# Work of spring vs force of spring?

Let's say you have a hydraulic lever. On the end with the smaller area, you want to slowly pour sand, so as to compress a spring on the other end, which has the bigger area. If you want to find how much mass of sand is needed to compress this spring a certain distance, would you use Hooke's law or W=kx^2/2 ?

My reasoning is that you would say kx^2/2=mgy, where y is the vertical displacement of the smaller piston, so mgy is the work done by the sand, and since "the work done on the input piston by the applied force is equal to the work done by the output piston in lifting the load placed on it" (according to my book), then mgy must equal kx^2/2.

Is this right?

## Answers and Replies

I believe you are correct.

Instead of work, you can also think of it in terms of potentials (which are very similar). The potential energy lost by the sand moving down in the gravitational field must go somewhere, and if the spring is compressing, the energy is being converted from gravitational potential energy to spring potential. So I think you are correct when you use kx^2/2, because this is the potential of the spring (The potential of a spring is the force integrated over x)

I believe you are correct.

Instead of work, you can also think of it in terms of potentials (which are very similar). The potential energy lost by the sand moving down in the gravitational field must go somewhere, and if the spring is compressing, the energy is being converted from gravitational potential energy to spring potential. So I think you are correct when you use kx^2/2, because this is the potential of the spring (The potential of a spring is the force integrated over x)

That's what I thought too but then I saw several solved problems like this one from various sources that used only Hooke's law, not integrating it...? So our reasoning must be wrong?

Hmm...

If we were to drop sand on a spring directly, the amount it would compress would come from the force diagrams I think... So if I drew my spring on a table, and I put sand on top, it would compress an amount mg/k. However, one might be able to use energy. If I have a mass at the top of the spring, and I drop it, and the mass drops a distance x, than the gravitational energy lost by the mass is mgx, while the energy gained in the spring would be kx^2/x.

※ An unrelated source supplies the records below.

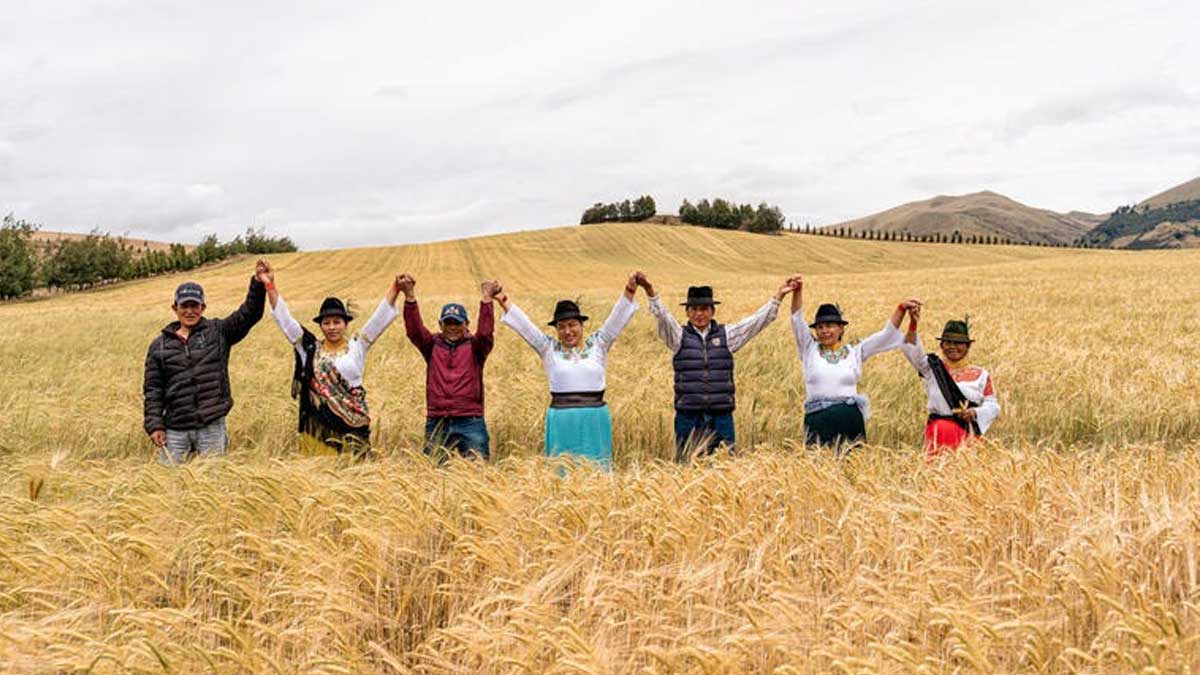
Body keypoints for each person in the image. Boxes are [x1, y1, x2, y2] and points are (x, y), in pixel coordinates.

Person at [639, 273, 797, 460]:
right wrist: (650, 291)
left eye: (704, 308)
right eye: (694, 309)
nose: (699, 314)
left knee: (725, 470)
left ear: (713, 311)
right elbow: (663, 317)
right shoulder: (678, 337)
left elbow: (754, 322)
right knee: (686, 471)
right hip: (688, 417)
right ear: (687, 312)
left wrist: (778, 297)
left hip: (721, 417)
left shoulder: (726, 335)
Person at [496, 275, 642, 469]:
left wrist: (630, 290)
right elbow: (525, 325)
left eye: (572, 325)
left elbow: (616, 319)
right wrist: (502, 299)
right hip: (561, 421)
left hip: (594, 420)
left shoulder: (599, 344)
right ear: (556, 329)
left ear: (582, 325)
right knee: (562, 473)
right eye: (561, 326)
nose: (567, 331)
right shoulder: (548, 349)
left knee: (597, 473)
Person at [260, 260, 401, 458]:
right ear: (321, 326)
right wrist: (270, 285)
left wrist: (395, 288)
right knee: (317, 479)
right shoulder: (308, 349)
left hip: (354, 426)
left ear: (345, 324)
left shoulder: (357, 345)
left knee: (356, 476)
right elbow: (286, 320)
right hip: (318, 429)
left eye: (337, 322)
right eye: (326, 322)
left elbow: (378, 320)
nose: (332, 327)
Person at [143, 265, 267, 465]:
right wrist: (155, 425)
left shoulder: (218, 332)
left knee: (213, 481)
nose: (190, 311)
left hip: (211, 425)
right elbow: (153, 390)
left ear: (203, 308)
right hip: (175, 428)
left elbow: (249, 314)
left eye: (195, 306)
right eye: (185, 306)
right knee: (168, 484)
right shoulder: (159, 346)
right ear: (175, 308)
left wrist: (258, 284)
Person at [789, 274, 920, 451]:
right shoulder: (808, 348)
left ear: (841, 328)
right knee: (818, 471)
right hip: (818, 418)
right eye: (820, 327)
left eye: (830, 326)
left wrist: (901, 309)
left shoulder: (854, 352)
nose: (824, 331)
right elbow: (797, 318)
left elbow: (885, 335)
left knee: (852, 470)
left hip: (849, 418)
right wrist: (798, 291)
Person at [398, 273, 497, 461]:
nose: (452, 327)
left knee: (478, 477)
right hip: (437, 421)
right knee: (433, 477)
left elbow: (485, 334)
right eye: (448, 323)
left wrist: (486, 300)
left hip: (470, 420)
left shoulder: (476, 347)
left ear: (467, 324)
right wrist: (409, 296)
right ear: (440, 325)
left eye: (457, 323)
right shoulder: (432, 345)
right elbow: (414, 331)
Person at [902, 312, 1000, 457]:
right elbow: (912, 351)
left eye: (958, 343)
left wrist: (975, 413)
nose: (952, 347)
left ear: (967, 346)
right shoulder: (932, 369)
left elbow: (993, 405)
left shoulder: (981, 374)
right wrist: (913, 324)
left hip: (969, 434)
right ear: (941, 345)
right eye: (948, 342)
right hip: (939, 433)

I think you can use both methods.

Hmm...

If we were to drop sand on a spring directly, the amount it would compress would come from the force diagrams I think... So if I drew my spring on a table, and I put sand on top, it would compress an amount mg/k. However, one might be able to use energy. If I have a mass at the top of the spring, and I drop it, and the mass drops a distance x, than the gravitational energy lost by the mass is mgx, while the energy gained in the spring would be kx^2/x.

I think you can use both methods.

Im quite sure you cannot just use both methods since they do not lead to the same answers...

and I think in the example you mentioned you would use work, not Hooke's law. If you put sand on top of your spring, you would use mgy=kx^2/2, because the force from the sand stays constant, but the force needed to compress the spring varies. So at first, the spring will compress more easily than towards the end..

I mean obviously you cannot use both ways since one way leads to x=$\sqrt{2mgy/k}$
while the other leads to x=mg/k

Hooke's Law I think would apply to something like the following: Lets say we know that once the sand fully compresses the spring, the force the spring exerts upwards towards the sand is 10 N. Then we can find how much the spring has been compressed from its equilibrium point by x=10/k ...

You might be right. I know that if we want to determine the speed of a mass at the end of a spring we would need to use conservation of energy, and the kx^2/2, but I guess if you wanted to find the amount of mass that will compress the spring a particular distance you could use F=ma equations.